Having stated these principles, the Supreme Court ruled in favour of the  Italian Tax Authorities.

 

Conclusions

What is important to highlight, for the purposes of this commentary, is that the beneficium excussionis, placed in favour of the transferee, cannot be abused for defensive purposes, and the prior enforcement procedure against the transferor is not necessary where it is, in any case, possible to demonstrate that the latter is unable to fulfil its tax debt.

The extinction of the transferor company represents a clear cut proof of the insufficiency of debtor’s assets and, therefore, a logical cause triggering the the transferee responsibility and direct enforcement.

 

Practical hints

The regime here described constitutes a legal and mandatory effect of the transfer of a business concern, because it is set up to protect a public interest, i.e. the tax credits  of the Treasury.

However, this does not prevent the parties from regulating their private relationships in such a way that the transferor undertakes to indemnify the transferee against these kind of claims , raised by the Tax Authorities for tax debts which the latter has not incurred.

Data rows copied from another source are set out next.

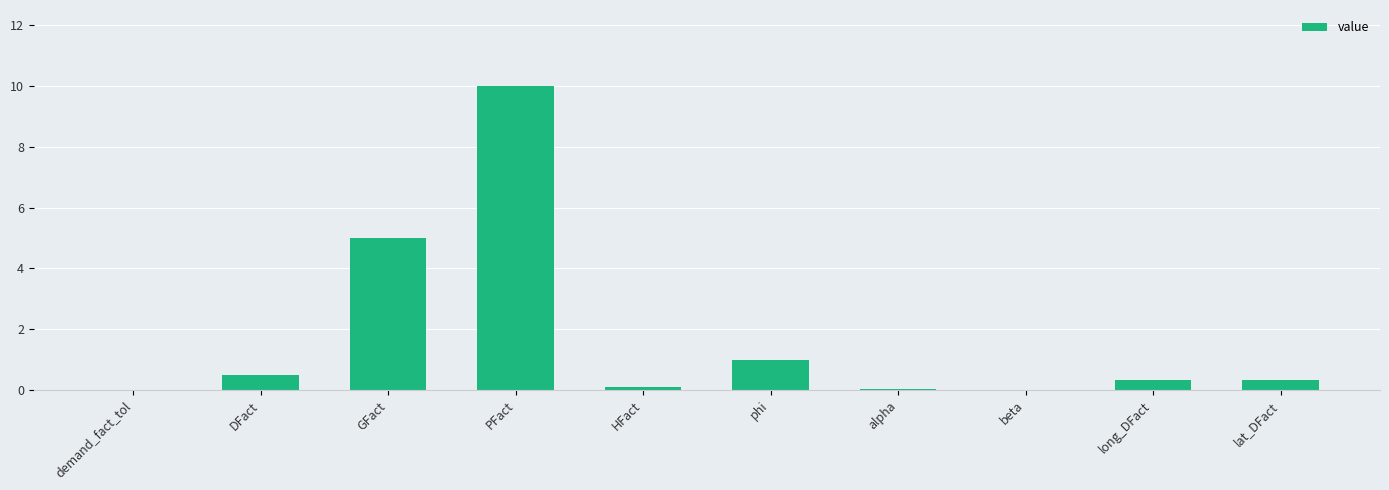

What is the greatest value displayed?

10.0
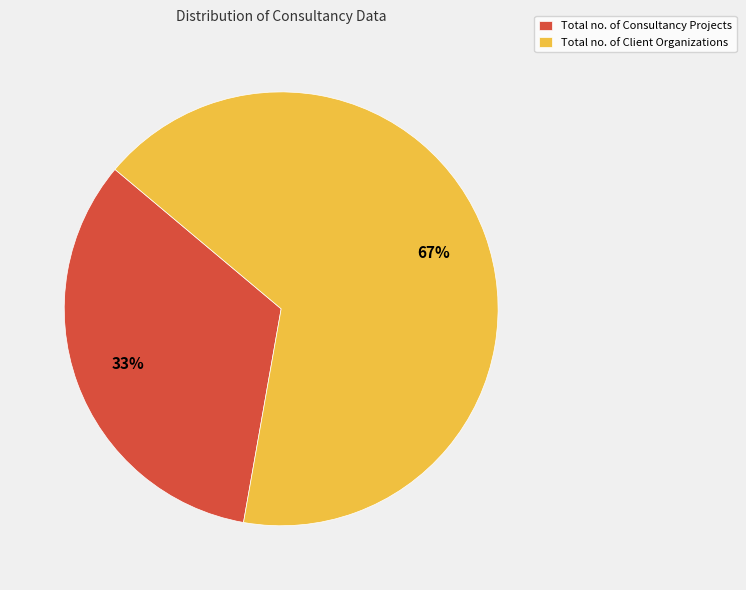

What percentage is the Total no. of Client Organizations slice, to the nearest percent?

67%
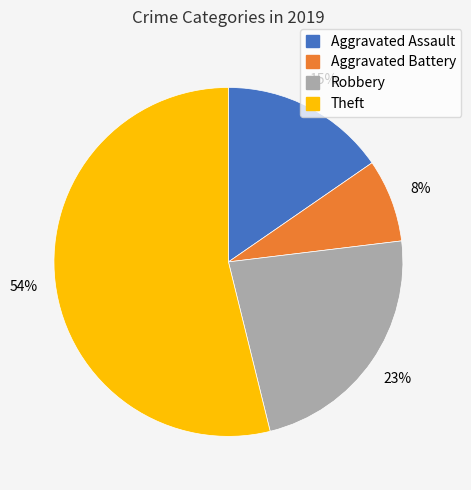

How many segments does this pie chart have?

4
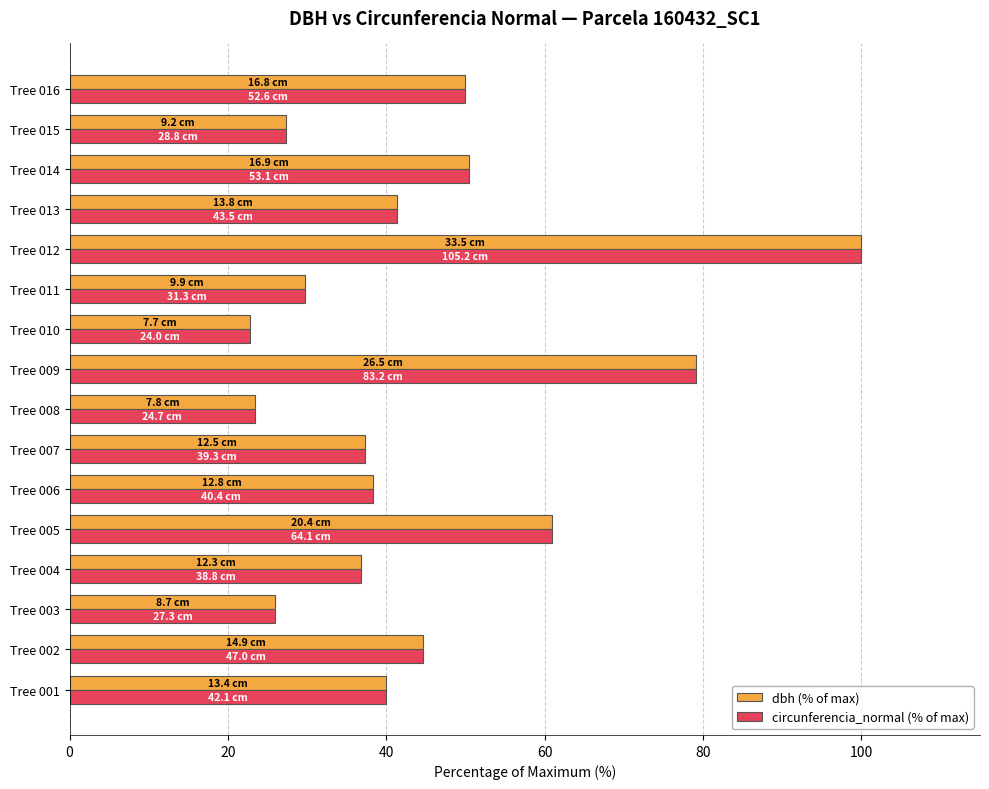

What is the maximum value for dbh (% of max)?

100.0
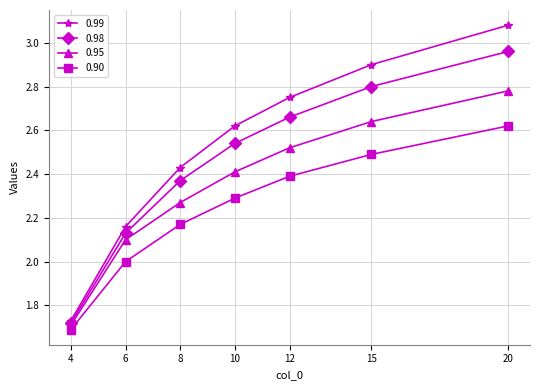

Rank the categories by 0.90 value from highest to lowest.

20, 15, 12, 10, 8, 6, 4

It is therefore advisable, at the time of the transfer of a going concern, to put in place all the technical measures (from drafting specific clauses in the transfer contract to the provision of special guarantees or tailored insurance policies of which the transferee is qualified as the guaranteed party or the beneficiary) that allow the transferee to limit its financial exposure, in the event of enforcement of this tax liability by the  Italian Tax Authorities.